#### Text for analysis
Game of chance or game of skill for money laundering

Vulnerabilities of online gambling

Gibraltar and Malta… What do these two jurisdictions have in common?

Great weather, beautiful landscapes, both could be considered as holiday destinations. But not only - both territories are well known online gambling hubs and both at some point of time were classified as jurisdictions under increased monitoring by the Financial Action Task Force (FATF).

Although Malta was removed from the FATF list in June 2022, Gibraltar still remains as a “grey-listed” country.1

As mentioned by FATF officials “Gibraltar needs to take a number of steps, including focusing on gatekeepers to the financial system, in particular gambling operators and lawyers”.2

In light of this statement, it is worth asking what are the main vulnerabilities of the online gambling sector.

In 2022 the European Commission issued the 3rd Supranational Risk Assessment (SNRA)

According to this report:3

“risks arising from online gambling have increased further since the publication of the last SNRA in 2019”.

The internet allows for a high degree of anonymity. The non face to face nature of online gambling is one of the main risks represented by this business. Identification and verification of the players require more complex CDD measures in order to detect use of false or stolen identities and ensure that the customer providing documentation is the one described in it. Nevertheless, given the evolution of digital ID technology, it is possible to put in place controls required to build robust KYC checks.

The European Gaming & Betting Association (EGBA) issued an overview of the identity verification methods for online gambling.4

The list presents various databases used by the EU countries for identity verification purposes such as e.g. eIDAS which is a framework allowing usage of digital ID for accessing online services and providing three levels of assurance for electronic identification.5

However, risks related to remote gambling are not only linked to the abovementioned false or stolen identities

As online gambling transactions are conducted over the internet and gambling platforms which are accessible 24/7, the volume of the transfers related to this activity is immense. Identification of the source of wagered funds might be difficult in some instances.

Although, in case of bank deposits, the risk can be reduced by the CDD measures implemented by particular banks, there are payment methods such as prepaid cards or virtual currencies which could be used to obscure the source of funds.

In 2020 the Isle of Man Gambling Supervision Commission issued AML/CFT Guidance for Virtual Currencies. The guidance references the risks related to virtual currencies and additionally highlights, among others:

  • difficulty in linking an “account” to a real world identity, 

  • potential use of anonymity software such as coin mixers and IP mixers, 

  • the fact that non-centralised “accounts” may be opened by anyone without CDD checks

  • lack of expertise to deal with new and rapidly developing technologies

  • lack of AML/CFT controls for virtual currencies in most jurisdictions.6

In this aspect it is necessary to mention that the introduction of 5th AML Directive was the first step in the EU towards regulating virtual currencies. 

These voices provide direction for further development of legislations, such as e.g. Markets in Crypto-Assets Regulation (MiCA) which should harmonise rules for crypto-assets at EU level.

Threats related to this market were lately highlighted by:

The Financial Stability Board (Regulation, supervision and oversight of Crypto-Asset activities and markets, 2022)

#### Dataset excerpts
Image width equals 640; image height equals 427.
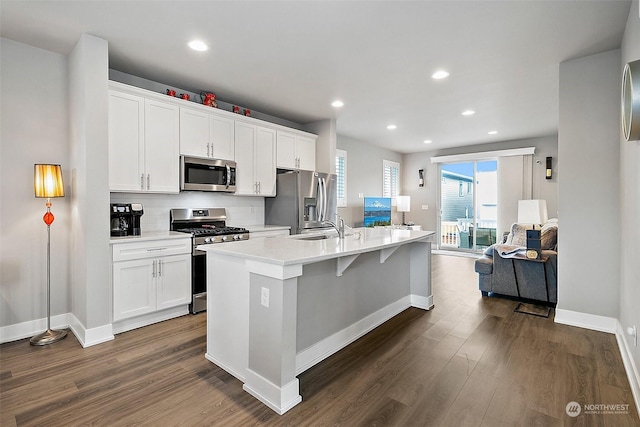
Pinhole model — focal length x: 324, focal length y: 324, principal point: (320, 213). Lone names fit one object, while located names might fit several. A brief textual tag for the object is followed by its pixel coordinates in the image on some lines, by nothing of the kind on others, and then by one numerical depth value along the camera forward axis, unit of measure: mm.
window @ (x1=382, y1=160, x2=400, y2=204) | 8136
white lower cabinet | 3037
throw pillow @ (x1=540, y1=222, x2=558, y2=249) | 4145
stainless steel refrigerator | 4719
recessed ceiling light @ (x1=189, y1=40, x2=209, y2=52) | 2906
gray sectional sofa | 3873
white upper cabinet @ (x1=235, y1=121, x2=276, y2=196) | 4379
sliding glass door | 7539
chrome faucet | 3086
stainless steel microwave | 3783
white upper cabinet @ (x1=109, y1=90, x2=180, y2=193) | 3201
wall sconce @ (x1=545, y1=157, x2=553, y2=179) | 6627
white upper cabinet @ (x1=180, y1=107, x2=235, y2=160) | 3785
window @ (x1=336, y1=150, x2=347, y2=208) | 6699
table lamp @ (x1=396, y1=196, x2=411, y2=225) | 8305
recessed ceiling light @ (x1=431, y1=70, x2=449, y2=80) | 3537
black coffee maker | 3283
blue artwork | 7387
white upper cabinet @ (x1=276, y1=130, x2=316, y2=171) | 4934
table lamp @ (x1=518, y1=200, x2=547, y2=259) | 4430
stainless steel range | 3609
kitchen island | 1949
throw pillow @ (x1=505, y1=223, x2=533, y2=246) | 4570
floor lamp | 2807
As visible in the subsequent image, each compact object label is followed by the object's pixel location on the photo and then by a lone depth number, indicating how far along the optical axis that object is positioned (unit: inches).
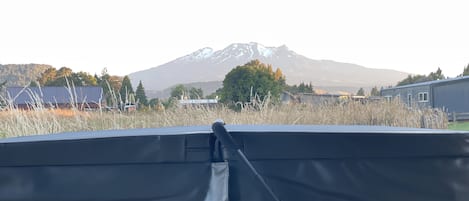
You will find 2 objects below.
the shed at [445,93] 930.7
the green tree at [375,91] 1390.0
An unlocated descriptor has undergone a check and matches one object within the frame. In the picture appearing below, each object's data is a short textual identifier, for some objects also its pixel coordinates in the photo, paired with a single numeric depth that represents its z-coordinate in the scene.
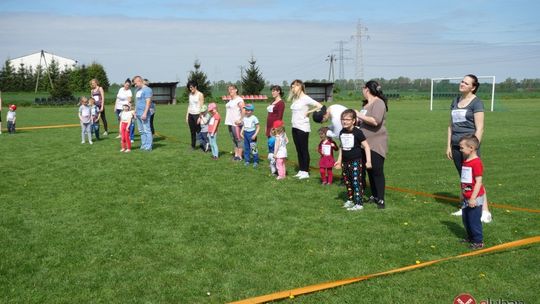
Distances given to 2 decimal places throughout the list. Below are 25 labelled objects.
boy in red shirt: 6.05
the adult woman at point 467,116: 7.16
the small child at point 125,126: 13.81
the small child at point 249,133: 11.65
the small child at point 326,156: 9.70
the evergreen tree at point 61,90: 49.81
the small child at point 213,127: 12.78
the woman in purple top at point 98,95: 16.70
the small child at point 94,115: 16.05
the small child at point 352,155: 7.75
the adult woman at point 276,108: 10.79
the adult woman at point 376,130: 7.86
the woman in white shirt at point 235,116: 12.28
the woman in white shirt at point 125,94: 15.58
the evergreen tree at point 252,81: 61.31
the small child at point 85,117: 15.06
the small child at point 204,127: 13.43
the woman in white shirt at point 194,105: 13.45
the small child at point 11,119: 19.27
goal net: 43.53
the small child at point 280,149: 10.34
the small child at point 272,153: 10.75
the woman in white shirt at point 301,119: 10.13
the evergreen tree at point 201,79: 60.51
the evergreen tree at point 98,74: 67.50
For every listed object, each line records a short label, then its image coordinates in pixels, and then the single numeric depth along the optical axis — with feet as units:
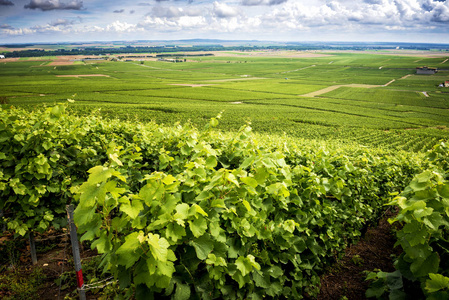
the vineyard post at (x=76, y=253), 12.56
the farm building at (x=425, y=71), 448.65
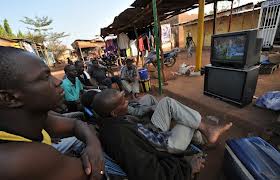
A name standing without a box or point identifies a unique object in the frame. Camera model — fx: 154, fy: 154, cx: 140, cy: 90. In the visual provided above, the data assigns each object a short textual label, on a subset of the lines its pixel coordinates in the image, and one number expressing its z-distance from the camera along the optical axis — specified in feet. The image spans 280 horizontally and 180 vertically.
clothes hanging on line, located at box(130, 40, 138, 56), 32.71
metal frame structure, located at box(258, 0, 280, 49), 20.56
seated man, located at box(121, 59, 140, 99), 17.25
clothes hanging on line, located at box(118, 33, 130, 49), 30.30
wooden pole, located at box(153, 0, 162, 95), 12.68
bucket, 18.03
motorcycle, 29.04
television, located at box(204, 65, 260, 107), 10.03
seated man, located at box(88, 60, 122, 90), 17.93
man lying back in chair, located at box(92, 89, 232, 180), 3.94
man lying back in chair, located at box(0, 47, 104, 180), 2.01
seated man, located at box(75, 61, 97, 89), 13.76
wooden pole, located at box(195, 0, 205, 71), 16.73
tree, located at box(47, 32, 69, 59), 96.09
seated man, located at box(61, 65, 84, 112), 11.02
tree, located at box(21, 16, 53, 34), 86.69
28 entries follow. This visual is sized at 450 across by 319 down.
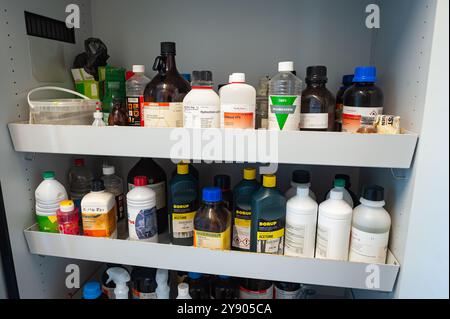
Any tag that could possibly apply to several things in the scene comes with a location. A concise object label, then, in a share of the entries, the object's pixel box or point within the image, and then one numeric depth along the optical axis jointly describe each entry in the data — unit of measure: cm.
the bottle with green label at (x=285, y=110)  66
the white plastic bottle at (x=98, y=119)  78
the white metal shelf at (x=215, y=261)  70
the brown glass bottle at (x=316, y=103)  71
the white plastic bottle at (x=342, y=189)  76
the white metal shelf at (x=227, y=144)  62
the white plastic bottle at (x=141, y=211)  80
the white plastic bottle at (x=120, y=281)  93
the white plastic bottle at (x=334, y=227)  71
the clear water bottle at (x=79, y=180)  94
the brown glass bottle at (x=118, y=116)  82
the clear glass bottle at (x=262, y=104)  83
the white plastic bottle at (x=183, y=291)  86
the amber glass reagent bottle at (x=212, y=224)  76
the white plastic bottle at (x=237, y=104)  67
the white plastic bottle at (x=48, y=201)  82
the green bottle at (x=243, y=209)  79
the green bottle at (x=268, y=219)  75
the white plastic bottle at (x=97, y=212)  81
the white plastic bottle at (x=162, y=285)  92
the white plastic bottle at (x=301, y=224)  73
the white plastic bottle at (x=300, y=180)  84
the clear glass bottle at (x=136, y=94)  80
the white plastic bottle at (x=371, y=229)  69
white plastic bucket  76
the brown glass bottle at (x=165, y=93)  72
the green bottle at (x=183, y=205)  83
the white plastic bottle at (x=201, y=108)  68
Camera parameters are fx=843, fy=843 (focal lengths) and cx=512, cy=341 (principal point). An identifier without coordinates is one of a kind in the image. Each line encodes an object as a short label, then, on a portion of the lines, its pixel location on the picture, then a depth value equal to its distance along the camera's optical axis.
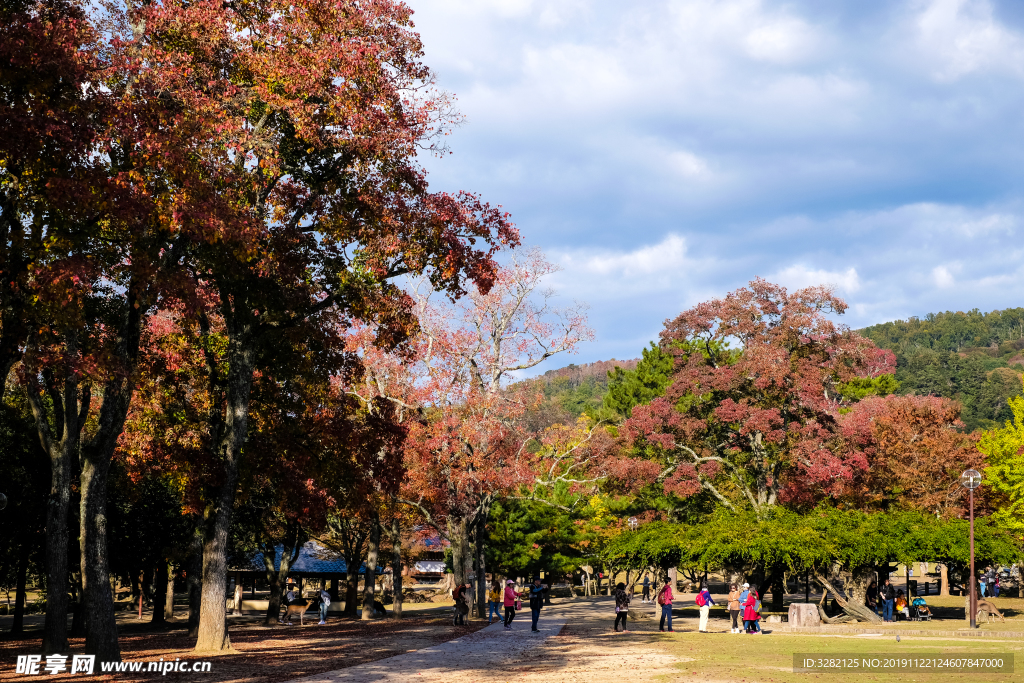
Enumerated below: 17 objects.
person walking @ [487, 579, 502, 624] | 33.06
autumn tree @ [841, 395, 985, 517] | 43.03
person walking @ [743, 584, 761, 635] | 26.00
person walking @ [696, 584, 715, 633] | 27.05
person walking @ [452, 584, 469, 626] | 31.53
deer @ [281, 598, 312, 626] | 37.03
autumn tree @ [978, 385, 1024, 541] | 41.84
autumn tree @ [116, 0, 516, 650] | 16.64
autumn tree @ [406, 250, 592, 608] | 33.38
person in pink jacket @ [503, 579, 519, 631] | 28.03
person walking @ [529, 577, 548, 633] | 26.77
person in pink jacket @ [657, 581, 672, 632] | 27.14
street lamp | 27.90
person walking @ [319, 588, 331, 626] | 35.75
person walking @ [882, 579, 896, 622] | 31.95
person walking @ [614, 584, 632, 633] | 27.30
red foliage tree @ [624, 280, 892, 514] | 34.88
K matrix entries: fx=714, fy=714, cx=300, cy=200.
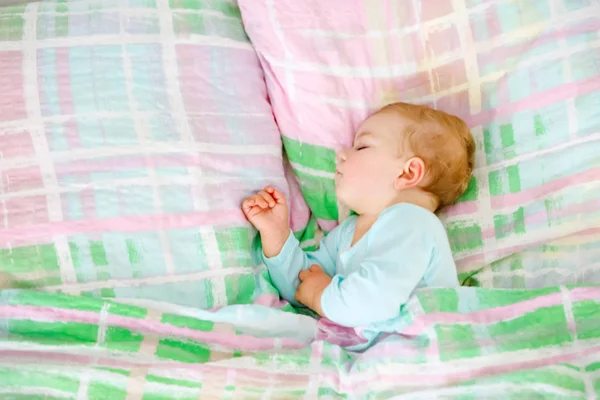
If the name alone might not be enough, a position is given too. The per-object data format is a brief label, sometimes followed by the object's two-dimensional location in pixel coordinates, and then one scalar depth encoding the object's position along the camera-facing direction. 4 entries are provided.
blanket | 1.03
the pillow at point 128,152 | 1.18
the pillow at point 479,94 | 1.31
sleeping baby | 1.19
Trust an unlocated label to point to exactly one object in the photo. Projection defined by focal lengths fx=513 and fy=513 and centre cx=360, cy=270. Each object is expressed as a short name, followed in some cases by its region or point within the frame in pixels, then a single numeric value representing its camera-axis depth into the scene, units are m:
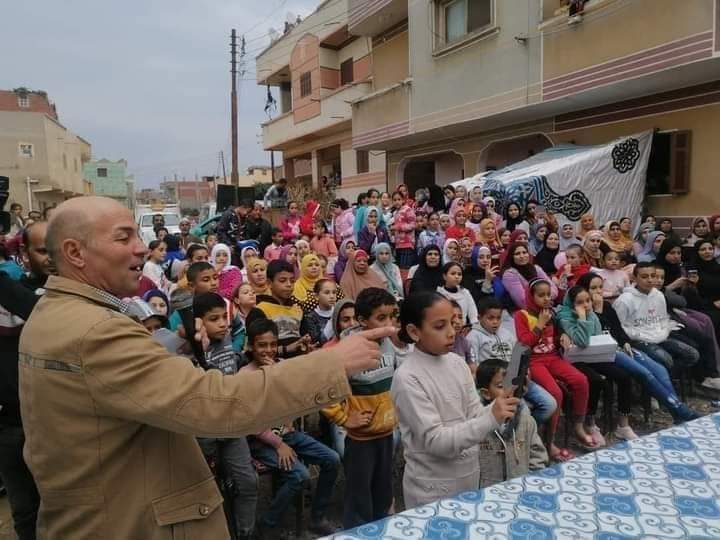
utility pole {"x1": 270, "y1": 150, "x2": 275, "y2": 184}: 27.27
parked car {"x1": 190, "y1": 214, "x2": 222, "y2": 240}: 11.53
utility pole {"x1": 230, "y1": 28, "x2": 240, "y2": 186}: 20.91
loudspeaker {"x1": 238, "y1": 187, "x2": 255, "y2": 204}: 15.97
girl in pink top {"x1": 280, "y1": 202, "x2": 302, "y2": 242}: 8.95
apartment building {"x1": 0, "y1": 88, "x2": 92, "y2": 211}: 29.28
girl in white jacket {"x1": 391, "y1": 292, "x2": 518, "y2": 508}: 2.21
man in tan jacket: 1.08
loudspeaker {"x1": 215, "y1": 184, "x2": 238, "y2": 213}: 15.10
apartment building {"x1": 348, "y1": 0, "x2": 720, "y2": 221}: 8.33
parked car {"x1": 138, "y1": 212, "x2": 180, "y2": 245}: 15.29
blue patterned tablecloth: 1.42
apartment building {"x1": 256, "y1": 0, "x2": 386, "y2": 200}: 18.67
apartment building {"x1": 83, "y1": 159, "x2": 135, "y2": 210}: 51.31
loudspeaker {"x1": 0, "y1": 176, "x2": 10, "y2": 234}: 4.35
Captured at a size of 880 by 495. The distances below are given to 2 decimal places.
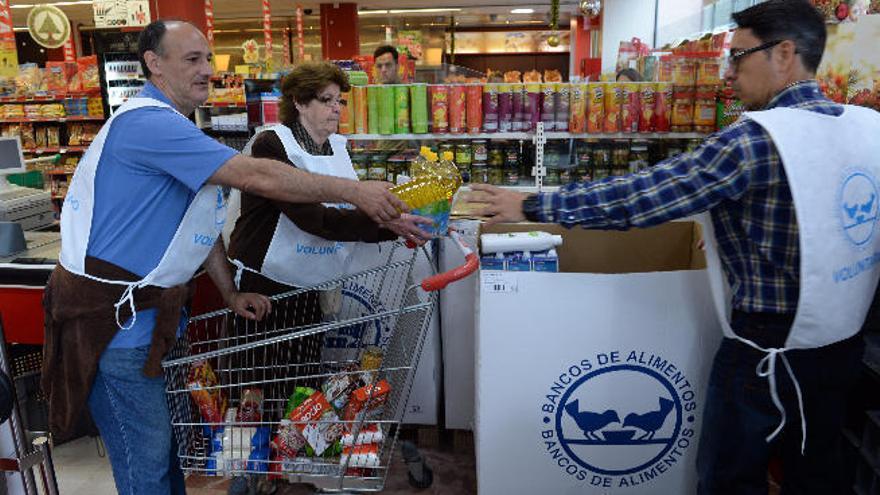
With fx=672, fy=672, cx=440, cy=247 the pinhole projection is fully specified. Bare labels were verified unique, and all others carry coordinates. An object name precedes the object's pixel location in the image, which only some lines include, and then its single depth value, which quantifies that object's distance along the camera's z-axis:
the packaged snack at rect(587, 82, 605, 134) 3.96
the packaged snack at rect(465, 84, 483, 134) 4.00
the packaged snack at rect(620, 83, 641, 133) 3.98
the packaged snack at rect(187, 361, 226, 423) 2.10
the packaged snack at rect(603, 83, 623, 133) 3.98
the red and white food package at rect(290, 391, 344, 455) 2.12
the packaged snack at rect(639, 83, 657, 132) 3.97
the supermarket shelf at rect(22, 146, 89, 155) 10.16
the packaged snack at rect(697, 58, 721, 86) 3.85
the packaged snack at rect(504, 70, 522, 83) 5.67
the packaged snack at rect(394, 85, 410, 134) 4.02
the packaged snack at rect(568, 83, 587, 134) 3.97
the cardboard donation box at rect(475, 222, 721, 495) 2.11
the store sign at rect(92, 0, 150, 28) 9.37
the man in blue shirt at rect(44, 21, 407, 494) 1.76
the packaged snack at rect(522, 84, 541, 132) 4.00
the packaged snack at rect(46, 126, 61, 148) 10.25
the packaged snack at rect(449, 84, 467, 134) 3.98
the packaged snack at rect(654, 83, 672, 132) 3.97
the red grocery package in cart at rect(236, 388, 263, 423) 2.19
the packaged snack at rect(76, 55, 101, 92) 9.70
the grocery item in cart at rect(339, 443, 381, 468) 2.12
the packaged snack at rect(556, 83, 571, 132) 3.97
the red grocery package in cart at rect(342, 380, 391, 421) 2.15
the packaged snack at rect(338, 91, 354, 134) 4.06
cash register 3.85
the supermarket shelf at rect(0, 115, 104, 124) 9.88
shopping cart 2.07
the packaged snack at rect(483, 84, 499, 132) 3.99
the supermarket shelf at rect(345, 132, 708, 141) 3.99
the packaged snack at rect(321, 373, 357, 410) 2.22
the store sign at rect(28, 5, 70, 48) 8.43
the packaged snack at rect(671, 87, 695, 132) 3.92
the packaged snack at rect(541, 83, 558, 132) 3.98
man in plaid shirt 1.63
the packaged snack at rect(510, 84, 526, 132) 4.01
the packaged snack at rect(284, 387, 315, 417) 2.21
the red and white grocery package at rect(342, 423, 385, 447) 2.16
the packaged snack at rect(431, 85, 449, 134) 3.99
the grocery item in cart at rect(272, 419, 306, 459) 2.12
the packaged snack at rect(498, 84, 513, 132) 4.02
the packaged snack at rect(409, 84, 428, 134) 4.02
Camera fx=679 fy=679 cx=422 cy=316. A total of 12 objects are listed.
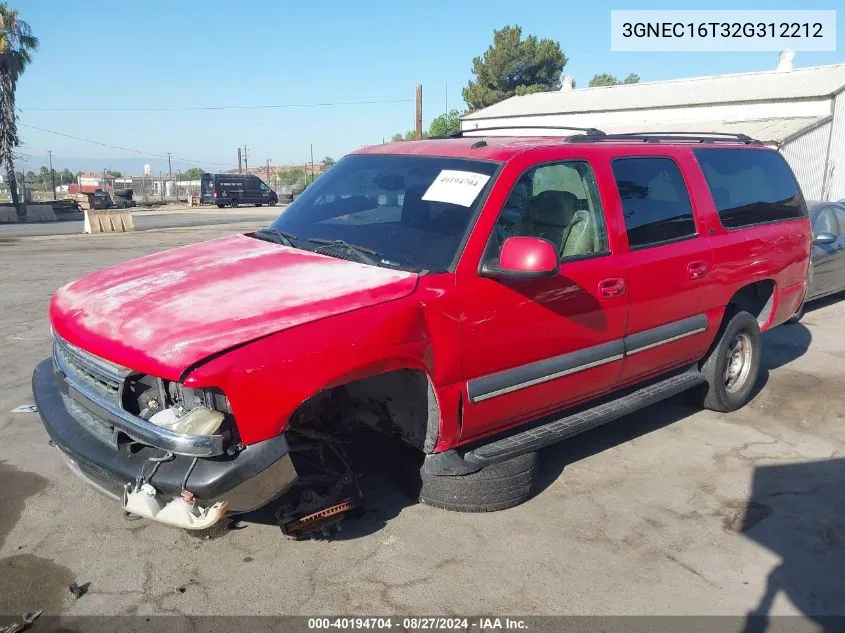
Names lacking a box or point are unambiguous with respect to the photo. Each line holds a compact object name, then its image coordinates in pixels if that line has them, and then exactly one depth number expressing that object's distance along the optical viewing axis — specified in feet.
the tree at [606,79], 333.21
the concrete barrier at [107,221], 69.10
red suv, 8.73
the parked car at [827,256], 27.58
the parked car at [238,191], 129.29
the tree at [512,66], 169.78
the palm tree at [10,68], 103.81
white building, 73.26
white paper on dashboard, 11.47
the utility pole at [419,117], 97.12
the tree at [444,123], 158.68
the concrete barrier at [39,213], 102.99
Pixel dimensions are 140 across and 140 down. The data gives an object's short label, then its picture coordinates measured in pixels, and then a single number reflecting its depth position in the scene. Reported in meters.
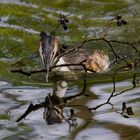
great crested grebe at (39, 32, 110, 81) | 15.70
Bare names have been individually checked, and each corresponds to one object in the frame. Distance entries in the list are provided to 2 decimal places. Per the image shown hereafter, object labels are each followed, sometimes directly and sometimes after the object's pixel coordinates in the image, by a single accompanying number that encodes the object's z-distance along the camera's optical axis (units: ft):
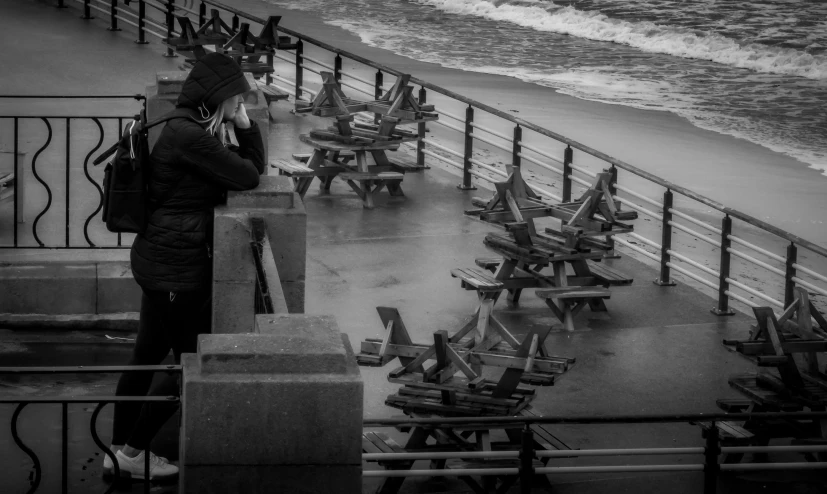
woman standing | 36.04
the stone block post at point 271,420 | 24.97
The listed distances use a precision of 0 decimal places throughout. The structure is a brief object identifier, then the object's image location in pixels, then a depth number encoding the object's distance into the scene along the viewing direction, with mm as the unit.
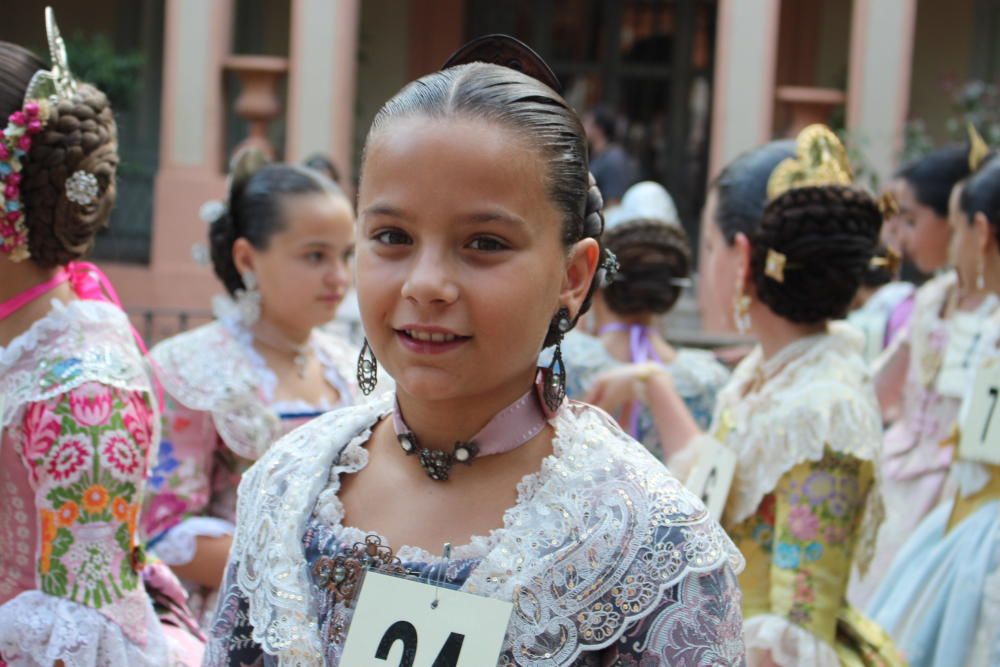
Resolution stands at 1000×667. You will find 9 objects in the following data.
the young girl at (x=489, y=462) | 1626
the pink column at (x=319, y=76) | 10273
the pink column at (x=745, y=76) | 10016
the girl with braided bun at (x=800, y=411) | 2693
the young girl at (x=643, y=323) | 3875
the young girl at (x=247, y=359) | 3188
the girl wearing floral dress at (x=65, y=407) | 2193
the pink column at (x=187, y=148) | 10383
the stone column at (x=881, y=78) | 10000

#### Problems to solve
- A) Copy from the article on online gambling and money laundering the part that opens with the words containing "Game of chance" and closes with "have in common?".
- B) Proceed with the article on money laundering risks in online gambling, picking up after its final line.

#### Your responses
- A)
Game of chance or game of skill for money laundering

Vulnerabilities of online gambling

Gibraltar and Malta… What do these two jurisdictions have in common?

- B)
Basel Committee on Banking Supervision (Prudential treatment of crypto asset exposures, 2022)

FATF (Targeted update on implementation of the FATF standards on virtual assets and virtual asset providers, 2022; Updated guidance for a risk-based approach virtual assets and virtual asset providers, 2021)

Nevertheless, alternative payment methods are not the only risks in gambling business. Use of multiple accounts gives a chance to transfer funds from one account to another and further conceal the origin of funds.

As such gambling operators should limit the ability to create multiple accounts or at least identify customers with multiple accounts and determine the reason for opening more than one account.

Also transfer of funds between different customers should be considered as a red flag. This might be a way to send funds outside the regulated financial system (cross-border movements) and as such should be prohibited or limited.

Further, transactional risk is related to the multiple deposit sources as well as different methods used to deposit and withdraw the funds. The risk arises especially when gambling activity is very limited or there is no gambling activity at all.7

As a mitigating factor gambling operators should only allow deposits and withdrawals using payment methods that match the customer's account name in order to ensure the payment method belongs to the customer.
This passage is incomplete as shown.